Avatar

I think MMFR is one of the best-made bad movies ever... (Gaming)

by Kermit @, Raleigh, NC, Wednesday, June 01, 2016, 17:33 (3097 days ago) @ CruelLEGACEY

MMFR deserves all the credit in the world for delivering an aesthetic style, a look, a certain energy, and nailing it out of the park in each and every way. The commitment to perfection across all aspects of the production shows, and it is truly impressive. But I also think it is a completely flat, meaningless, boring story with no characters worth caring about. I still can't wrap my head around the fact that people praise MMFR for its "strong female characters"... there isn't a strong character, male or female, within 100 miles of that movie IMO. It's not overtly sexist, and it drives home a message of equality in the most simplistic way possible, so it does deserve a shred of credit there. But people go on about Furiosa like she's the standard all female characters should now be held up against, when in reality she's as flat and 1-dimensional as everyone else in the movie.

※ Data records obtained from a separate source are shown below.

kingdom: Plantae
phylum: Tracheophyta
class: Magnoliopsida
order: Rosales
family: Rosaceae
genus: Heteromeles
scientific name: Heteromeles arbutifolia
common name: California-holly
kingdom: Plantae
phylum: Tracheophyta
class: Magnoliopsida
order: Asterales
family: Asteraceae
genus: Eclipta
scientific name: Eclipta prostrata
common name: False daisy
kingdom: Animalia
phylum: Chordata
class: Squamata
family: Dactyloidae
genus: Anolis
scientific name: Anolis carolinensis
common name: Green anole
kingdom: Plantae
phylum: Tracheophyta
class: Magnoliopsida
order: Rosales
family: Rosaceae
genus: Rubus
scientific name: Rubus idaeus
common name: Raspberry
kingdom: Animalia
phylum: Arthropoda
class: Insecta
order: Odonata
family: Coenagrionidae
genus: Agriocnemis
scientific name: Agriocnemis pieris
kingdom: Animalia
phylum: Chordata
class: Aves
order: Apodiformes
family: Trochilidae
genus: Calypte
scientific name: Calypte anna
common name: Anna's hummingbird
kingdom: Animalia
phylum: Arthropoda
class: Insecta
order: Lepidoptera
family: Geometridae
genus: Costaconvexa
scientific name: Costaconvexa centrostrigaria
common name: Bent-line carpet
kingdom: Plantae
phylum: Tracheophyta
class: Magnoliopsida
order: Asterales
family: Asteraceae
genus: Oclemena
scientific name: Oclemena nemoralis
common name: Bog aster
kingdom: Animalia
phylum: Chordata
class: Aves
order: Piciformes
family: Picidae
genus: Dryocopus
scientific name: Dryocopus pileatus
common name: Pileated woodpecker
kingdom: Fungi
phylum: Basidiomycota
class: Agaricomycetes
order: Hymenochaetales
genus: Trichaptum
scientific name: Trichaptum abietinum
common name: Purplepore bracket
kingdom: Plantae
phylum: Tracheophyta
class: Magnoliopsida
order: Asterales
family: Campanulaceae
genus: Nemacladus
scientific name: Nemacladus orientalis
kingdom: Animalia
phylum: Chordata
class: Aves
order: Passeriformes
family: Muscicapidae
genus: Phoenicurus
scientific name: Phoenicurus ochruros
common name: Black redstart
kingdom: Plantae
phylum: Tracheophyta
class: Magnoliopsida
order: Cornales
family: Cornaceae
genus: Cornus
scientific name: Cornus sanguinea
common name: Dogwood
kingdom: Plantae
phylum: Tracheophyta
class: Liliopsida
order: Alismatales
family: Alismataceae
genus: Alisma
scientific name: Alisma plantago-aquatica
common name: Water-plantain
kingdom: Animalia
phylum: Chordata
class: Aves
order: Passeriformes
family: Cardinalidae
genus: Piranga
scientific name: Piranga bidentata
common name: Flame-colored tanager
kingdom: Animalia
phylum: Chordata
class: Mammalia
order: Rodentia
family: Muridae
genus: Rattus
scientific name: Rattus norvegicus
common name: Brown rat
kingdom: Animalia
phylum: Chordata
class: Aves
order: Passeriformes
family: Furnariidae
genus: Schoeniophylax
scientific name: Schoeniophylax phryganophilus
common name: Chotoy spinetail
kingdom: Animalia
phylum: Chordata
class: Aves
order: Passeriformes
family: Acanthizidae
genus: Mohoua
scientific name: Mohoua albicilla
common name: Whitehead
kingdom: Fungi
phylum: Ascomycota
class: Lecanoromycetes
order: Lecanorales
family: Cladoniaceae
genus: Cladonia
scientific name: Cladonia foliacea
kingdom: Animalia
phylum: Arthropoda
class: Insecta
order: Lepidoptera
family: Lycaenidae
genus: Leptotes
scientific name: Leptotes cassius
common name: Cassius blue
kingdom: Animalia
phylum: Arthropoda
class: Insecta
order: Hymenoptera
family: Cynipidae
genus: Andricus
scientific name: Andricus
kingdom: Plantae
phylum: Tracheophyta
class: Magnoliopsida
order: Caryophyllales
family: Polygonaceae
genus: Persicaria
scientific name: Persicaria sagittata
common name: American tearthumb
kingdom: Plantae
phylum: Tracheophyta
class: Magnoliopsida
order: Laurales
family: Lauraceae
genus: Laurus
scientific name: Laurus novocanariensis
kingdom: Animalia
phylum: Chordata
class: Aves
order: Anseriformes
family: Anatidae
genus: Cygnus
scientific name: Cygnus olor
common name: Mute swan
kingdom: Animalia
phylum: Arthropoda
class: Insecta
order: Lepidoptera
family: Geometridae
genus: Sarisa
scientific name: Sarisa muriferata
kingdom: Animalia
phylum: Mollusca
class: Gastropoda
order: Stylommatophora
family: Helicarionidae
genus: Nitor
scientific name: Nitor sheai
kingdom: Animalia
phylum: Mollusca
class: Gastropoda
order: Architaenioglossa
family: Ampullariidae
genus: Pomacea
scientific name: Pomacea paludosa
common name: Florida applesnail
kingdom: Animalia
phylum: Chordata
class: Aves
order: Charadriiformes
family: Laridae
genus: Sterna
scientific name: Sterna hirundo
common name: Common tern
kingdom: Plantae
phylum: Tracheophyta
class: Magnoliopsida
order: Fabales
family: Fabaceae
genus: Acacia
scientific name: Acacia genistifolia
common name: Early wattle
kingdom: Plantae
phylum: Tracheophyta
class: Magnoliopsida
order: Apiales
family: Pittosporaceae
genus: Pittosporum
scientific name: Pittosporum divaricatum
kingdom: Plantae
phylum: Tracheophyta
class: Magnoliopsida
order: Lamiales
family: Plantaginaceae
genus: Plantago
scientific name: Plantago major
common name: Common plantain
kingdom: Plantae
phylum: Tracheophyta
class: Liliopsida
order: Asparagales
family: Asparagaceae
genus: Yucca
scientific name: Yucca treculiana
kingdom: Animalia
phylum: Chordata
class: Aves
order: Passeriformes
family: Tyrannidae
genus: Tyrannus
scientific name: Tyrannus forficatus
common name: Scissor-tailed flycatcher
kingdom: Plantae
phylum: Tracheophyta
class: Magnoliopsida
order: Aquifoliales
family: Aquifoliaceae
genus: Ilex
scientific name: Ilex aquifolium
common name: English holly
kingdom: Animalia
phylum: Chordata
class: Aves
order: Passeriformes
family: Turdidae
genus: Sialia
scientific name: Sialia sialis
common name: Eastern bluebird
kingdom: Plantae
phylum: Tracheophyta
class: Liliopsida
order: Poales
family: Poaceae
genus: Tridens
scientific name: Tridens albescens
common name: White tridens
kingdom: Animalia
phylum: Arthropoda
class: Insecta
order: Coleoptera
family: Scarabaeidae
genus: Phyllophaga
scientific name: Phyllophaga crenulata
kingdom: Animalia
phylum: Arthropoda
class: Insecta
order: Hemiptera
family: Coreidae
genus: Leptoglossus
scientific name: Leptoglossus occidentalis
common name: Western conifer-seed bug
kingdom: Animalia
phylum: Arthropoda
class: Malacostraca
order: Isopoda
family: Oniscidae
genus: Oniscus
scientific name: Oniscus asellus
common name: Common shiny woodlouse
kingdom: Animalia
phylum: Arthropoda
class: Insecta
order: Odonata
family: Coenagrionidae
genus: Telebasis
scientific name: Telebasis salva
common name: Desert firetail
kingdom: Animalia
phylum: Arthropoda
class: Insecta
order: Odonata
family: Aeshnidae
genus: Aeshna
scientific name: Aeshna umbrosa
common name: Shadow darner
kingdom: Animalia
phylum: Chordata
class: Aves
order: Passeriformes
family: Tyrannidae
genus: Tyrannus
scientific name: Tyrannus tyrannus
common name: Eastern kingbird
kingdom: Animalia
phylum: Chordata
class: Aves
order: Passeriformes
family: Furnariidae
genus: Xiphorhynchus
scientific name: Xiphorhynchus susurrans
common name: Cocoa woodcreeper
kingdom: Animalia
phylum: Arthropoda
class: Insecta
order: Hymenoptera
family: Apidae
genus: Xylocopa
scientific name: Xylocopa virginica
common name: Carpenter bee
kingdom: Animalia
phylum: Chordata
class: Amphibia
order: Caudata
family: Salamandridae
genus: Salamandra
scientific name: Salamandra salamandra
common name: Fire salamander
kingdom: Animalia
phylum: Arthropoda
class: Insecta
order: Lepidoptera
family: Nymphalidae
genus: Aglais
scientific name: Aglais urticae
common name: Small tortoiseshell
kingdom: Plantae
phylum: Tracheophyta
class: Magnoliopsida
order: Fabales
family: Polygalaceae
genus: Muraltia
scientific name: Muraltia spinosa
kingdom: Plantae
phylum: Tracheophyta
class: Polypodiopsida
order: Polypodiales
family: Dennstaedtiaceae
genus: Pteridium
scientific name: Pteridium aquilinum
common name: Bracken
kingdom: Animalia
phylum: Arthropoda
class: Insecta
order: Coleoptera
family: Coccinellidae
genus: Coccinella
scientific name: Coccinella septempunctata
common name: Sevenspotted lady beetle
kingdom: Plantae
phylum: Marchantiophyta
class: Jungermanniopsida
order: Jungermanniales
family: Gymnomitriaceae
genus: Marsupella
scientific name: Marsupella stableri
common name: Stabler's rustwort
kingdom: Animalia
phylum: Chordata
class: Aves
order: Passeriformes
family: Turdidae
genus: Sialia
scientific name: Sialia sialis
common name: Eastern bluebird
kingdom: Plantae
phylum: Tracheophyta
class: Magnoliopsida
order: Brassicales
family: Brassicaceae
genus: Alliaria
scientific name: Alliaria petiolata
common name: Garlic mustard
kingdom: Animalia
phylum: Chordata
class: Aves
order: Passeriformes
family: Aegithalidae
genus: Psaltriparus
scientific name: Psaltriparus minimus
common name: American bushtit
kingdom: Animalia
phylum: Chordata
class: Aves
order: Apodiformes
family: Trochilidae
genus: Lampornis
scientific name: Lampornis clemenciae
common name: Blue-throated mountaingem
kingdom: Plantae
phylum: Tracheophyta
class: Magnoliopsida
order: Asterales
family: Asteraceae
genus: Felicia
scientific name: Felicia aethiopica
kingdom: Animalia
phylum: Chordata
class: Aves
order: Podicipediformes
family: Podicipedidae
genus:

*spoilers from here on out*

The film relies on nothing but the most obvious manipulative tactics to try and make us care about any of the characters. They don't do anything to make us care about any of the women trying to escape, but they're all beautiful and being held captive by people who look like monsters, so that's all the development we need there, right? And then they go ahead and kill the pregnant one(who we don't care about aside from the fact that she's pregnant) just to make sure we really hate the bad guy, but again, he looks like a monster so we already know we're supposed to hate him.

There's also the skinny dude who flips sides more times than I can count, for no apparent reason beyond the fact that he finds one of the pretty girls pretty. And then Furiosa, THE STRONGEST FEMALE CHARACTER OF ALL TIME, gets her 1 and only moment to show any strength of character since the start of the film, but instead she gives up and decides to lead the other women to their deaths out in the desert until Max talks her out of it.

It makes my brain hurt lol

This is so weird. I'M the guy who complains about the lack of character development and cartoon characterizations in action movies. I got exactly what I wanted from MMFR. Allusions to the main characters' past, telling details about the principals, and a sense that this world had its own logic that was completely different than my own. I saw enough of the iceberg is another way of putting it. To tell more in a movie so devoted to dramatically showing would have been out of place. I didn't know a lot of explicit details about the characters' history, but I had no doubt that George Miller had notebooks (or hard drives) in his house full of that history. You could tell. His vision of the world sold it and the characters in it. There's an analogy to practical effects here.